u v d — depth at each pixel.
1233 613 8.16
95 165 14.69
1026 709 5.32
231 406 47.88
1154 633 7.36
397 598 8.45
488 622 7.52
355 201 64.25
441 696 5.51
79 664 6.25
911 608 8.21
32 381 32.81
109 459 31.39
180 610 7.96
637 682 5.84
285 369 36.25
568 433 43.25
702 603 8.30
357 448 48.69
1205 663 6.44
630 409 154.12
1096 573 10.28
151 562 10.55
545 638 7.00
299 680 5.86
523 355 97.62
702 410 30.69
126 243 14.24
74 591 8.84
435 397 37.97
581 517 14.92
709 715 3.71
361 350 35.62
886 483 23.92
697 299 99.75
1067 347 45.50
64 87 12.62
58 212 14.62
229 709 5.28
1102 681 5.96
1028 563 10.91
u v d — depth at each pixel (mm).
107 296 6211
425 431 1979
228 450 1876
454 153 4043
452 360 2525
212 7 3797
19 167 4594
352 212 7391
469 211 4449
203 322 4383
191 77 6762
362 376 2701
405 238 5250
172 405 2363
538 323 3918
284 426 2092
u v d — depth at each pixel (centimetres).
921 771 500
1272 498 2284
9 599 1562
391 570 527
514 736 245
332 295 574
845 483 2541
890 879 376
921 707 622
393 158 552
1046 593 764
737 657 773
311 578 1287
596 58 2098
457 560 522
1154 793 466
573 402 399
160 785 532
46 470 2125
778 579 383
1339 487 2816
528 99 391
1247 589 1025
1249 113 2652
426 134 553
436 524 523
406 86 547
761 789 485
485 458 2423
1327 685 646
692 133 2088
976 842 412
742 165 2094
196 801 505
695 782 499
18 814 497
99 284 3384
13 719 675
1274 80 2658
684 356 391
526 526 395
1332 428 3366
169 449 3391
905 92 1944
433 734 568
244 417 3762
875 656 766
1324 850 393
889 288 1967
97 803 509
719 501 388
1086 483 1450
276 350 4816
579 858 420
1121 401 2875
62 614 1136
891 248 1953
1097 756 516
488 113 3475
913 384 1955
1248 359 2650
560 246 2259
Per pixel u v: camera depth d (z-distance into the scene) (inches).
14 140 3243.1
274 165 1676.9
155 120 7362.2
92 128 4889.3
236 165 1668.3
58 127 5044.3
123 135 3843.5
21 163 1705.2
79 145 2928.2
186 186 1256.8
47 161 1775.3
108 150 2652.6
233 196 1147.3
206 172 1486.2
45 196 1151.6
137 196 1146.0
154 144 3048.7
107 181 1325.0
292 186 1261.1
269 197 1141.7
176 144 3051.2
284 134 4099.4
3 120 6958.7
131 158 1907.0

※ ※ ※

• [TASK DETAILS] Could you reproduce exactly the lines of the entries above, from the one with "1028 563 10.91" through the one with "u v d — depth at each pixel (centimetres).", and nothing else?

• [RESPONSE TO THIS TASK]
1028 563 10.91
u v d — depth at each pixel (mm).
107 296 6211
425 431 1979
228 450 1876
454 153 4043
452 360 2525
212 7 3797
19 167 4594
352 212 7391
469 211 4449
203 322 4383
191 77 6762
362 376 2701
405 238 5250
172 405 2363
538 323 3918
284 426 2092
u v d — depth at each pixel (centimetres).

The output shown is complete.